Reducing Hallucinations in LLM-based Scientific Literature Analysis Using Peer Context Outlier Detection
This work addresses the issue of inaccurate data extraction from scientific literature for researchers, though it is incremental as it builds on existing methods by adding peer context.
The paper tackled the problem of hallucinations in LLM-based scientific literature analysis by introducing Peer Context Outlier Detection (P-COD), which uses relationships between documents to improve extraction accuracy, achieving up to 98% precision in outlier detection across six science domains.

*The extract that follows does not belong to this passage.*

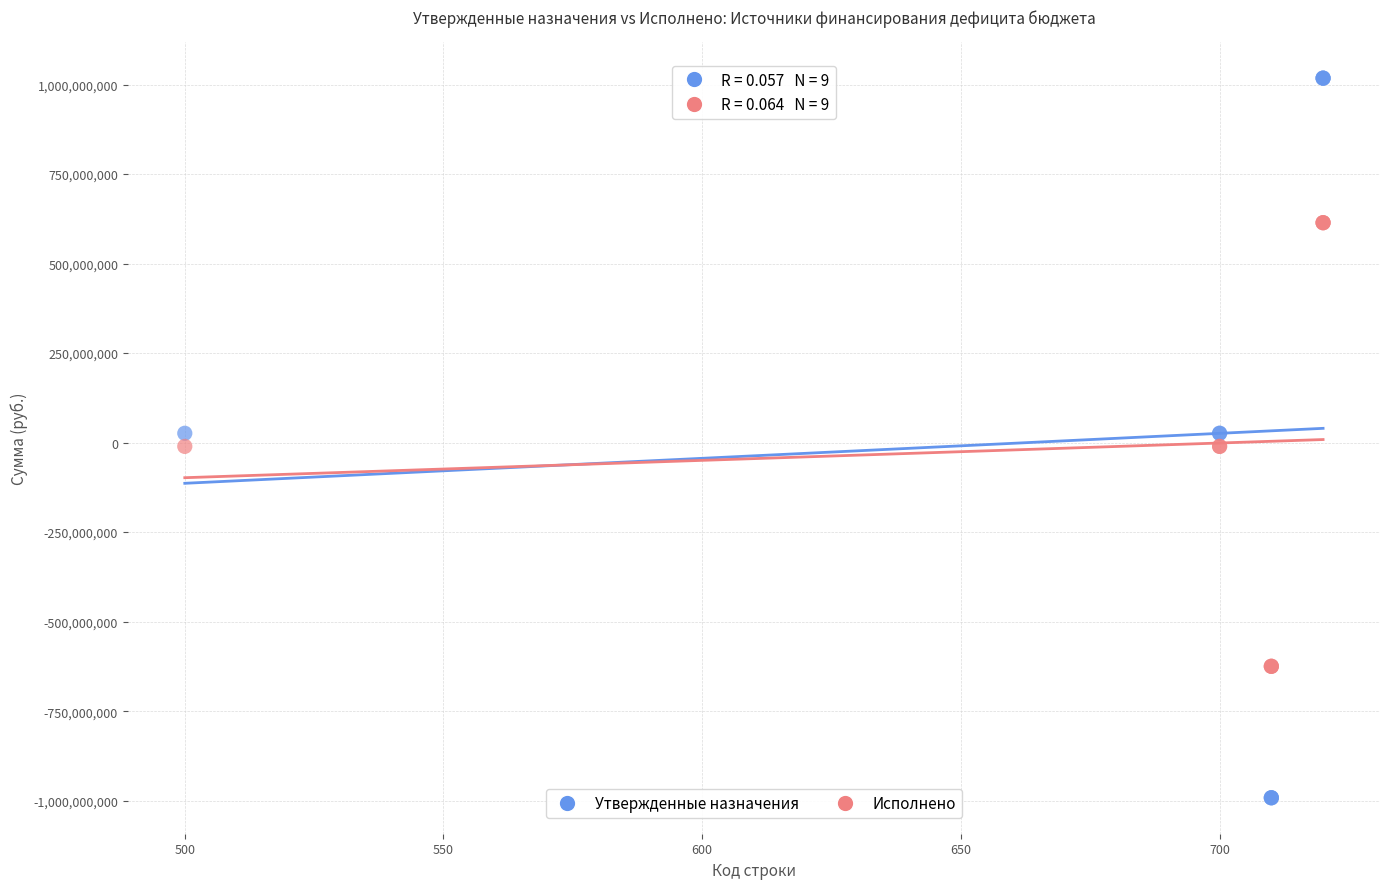

Which series contains the lowest Y value?

Утвержденные назначения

Reducing hallucinations in Large Language Models (LLMs) is essential for improving the accuracy of data extraction from large text corpora. Current methods, like prompt engineering and chain-of-thought prompting, focus on individual documents but fail to consider relationships across a corpus. This paper introduces Peer Context Outlier Detection (P-COD), a novel approach that uses the relationships between documents to improve extraction accuracy. Our application domain is in scientific literature summarization, where papers with similar experiment settings should draw similar conclusions. By comparing extracted data to validated peer information within the corpus, we adjust confidence scores and flag low-confidence results for expert review. High-confidence results, supported by peer validation, are considered reliable. Our experiments demonstrate up to 98% precision in outlier detection across 6 domains of science, demonstrating that our design reduces hallucinations, enhances trust in automated systems, and allows researchers to focus on ambiguous cases, streamlining the data extraction workflows.